(Stored items from a collection)
BEGIN
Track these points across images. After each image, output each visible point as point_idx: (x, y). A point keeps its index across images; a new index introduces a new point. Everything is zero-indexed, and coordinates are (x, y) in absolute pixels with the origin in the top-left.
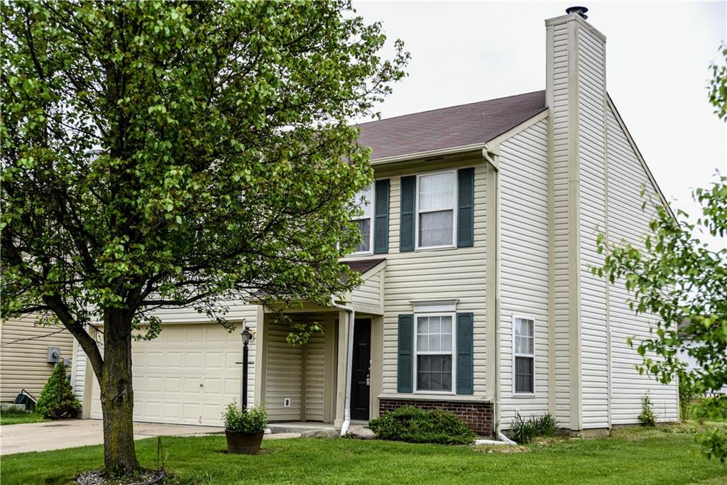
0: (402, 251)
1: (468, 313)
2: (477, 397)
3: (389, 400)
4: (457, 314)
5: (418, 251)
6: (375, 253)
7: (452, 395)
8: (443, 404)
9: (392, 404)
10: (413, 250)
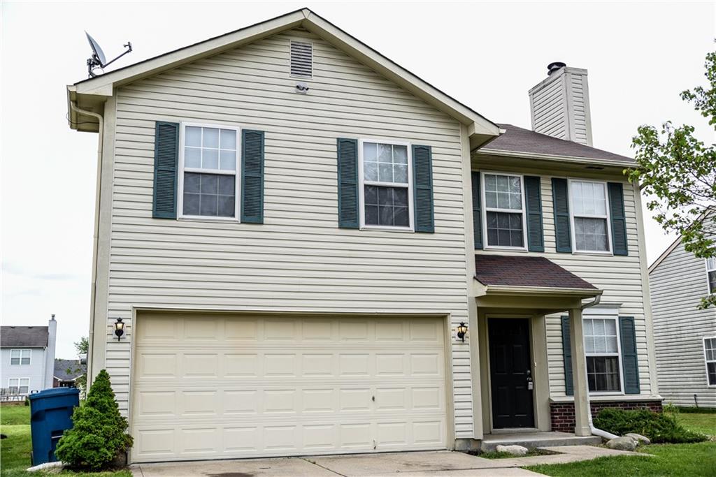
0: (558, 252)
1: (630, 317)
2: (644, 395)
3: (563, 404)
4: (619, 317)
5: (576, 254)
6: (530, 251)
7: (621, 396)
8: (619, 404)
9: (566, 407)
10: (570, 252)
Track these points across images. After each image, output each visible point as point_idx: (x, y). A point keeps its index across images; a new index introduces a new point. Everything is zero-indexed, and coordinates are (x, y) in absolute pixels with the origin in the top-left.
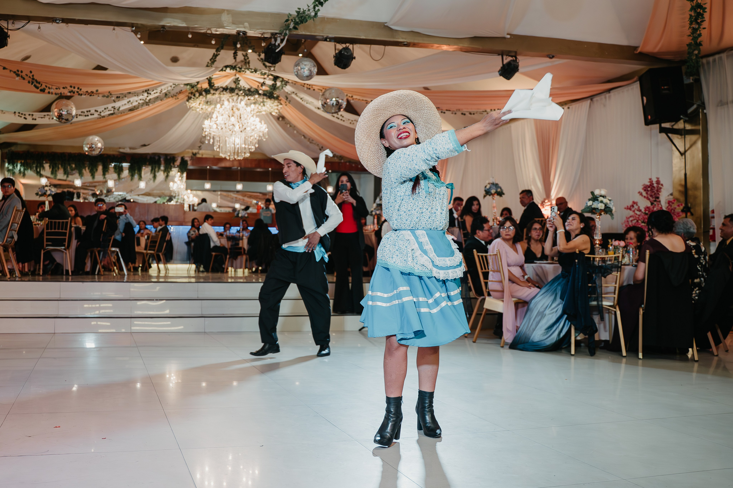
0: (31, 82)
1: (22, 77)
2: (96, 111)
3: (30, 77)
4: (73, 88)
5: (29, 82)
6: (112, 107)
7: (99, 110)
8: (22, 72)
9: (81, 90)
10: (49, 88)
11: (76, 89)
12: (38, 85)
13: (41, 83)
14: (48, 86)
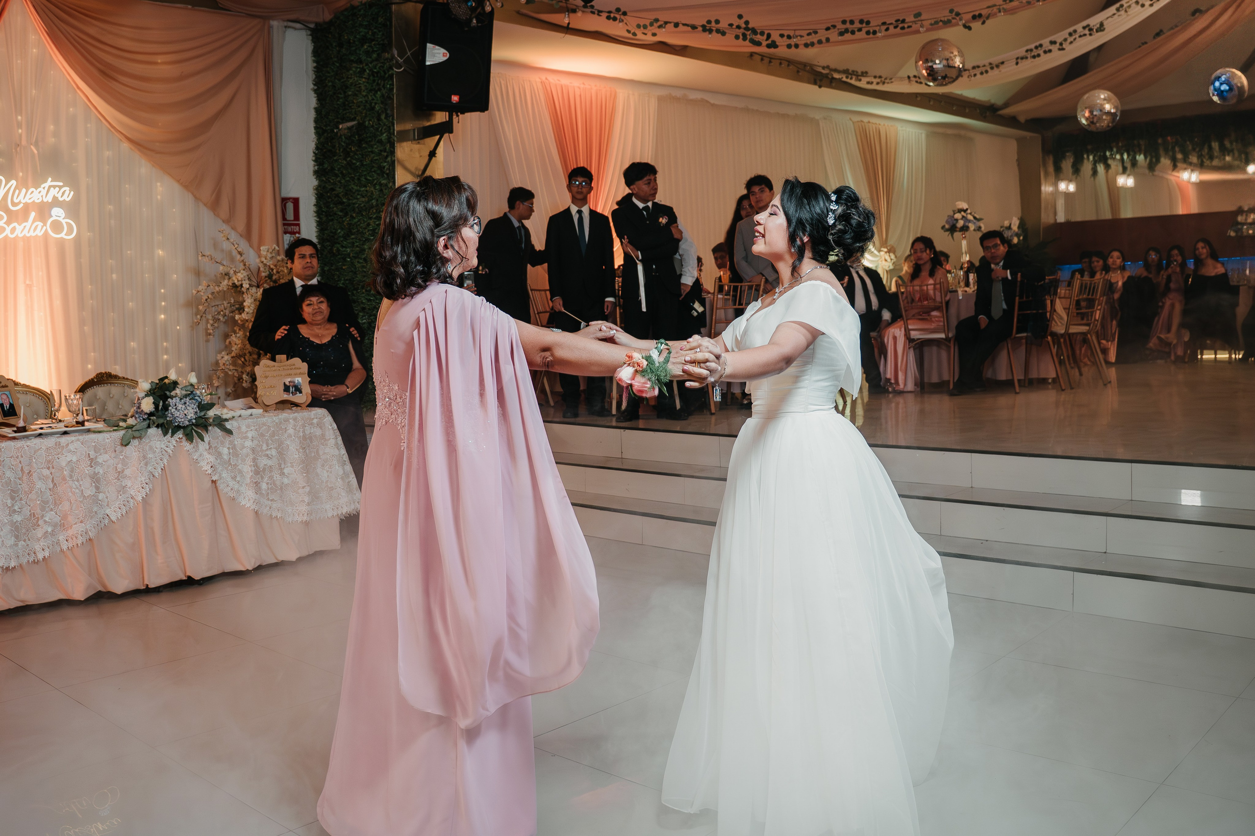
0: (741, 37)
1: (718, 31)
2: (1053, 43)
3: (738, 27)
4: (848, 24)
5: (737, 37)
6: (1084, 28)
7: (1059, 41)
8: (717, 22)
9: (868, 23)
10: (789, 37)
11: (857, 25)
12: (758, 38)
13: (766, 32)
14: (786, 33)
END
# Exercise prompt
Output nothing but the records above, word for word, with the pictures removed.

# Exercise response
Track these points across images. After each image, output each visible point as point_idx: (x, y). A point keeps its index across images; a new index introduces a new point. Everything is zero-indexed, and coordinates are (x, y) in absolute pixels with the origin in the top-left.
0: (402, 251)
1: (468, 313)
2: (477, 397)
3: (389, 400)
4: (457, 314)
5: (418, 251)
6: (375, 253)
7: (452, 395)
8: (443, 404)
9: (392, 404)
10: (413, 250)
0: (558, 252)
1: (630, 317)
2: (644, 395)
3: (563, 404)
4: (619, 317)
5: (576, 254)
6: (530, 251)
7: (621, 396)
8: (619, 404)
9: (566, 407)
10: (570, 252)
Track these points across images. After each image, output each visible point as point_idx: (x, y). A point keeps its index across images; a new index introduces a new point. Everything is zero-indexed, and coordinates are (x, y) in absolute pixels with the origin in the top-left.
0: (31, 82)
1: (22, 77)
2: (96, 111)
3: (30, 77)
4: (73, 88)
5: (29, 82)
6: (112, 107)
7: (99, 110)
8: (22, 72)
9: (81, 90)
10: (49, 88)
11: (76, 89)
12: (38, 85)
13: (41, 83)
14: (48, 86)
0: (741, 37)
1: (718, 31)
2: (1053, 43)
3: (738, 27)
4: (848, 24)
5: (737, 37)
6: (1084, 28)
7: (1059, 41)
8: (717, 22)
9: (868, 23)
10: (789, 37)
11: (857, 25)
12: (758, 38)
13: (766, 32)
14: (786, 33)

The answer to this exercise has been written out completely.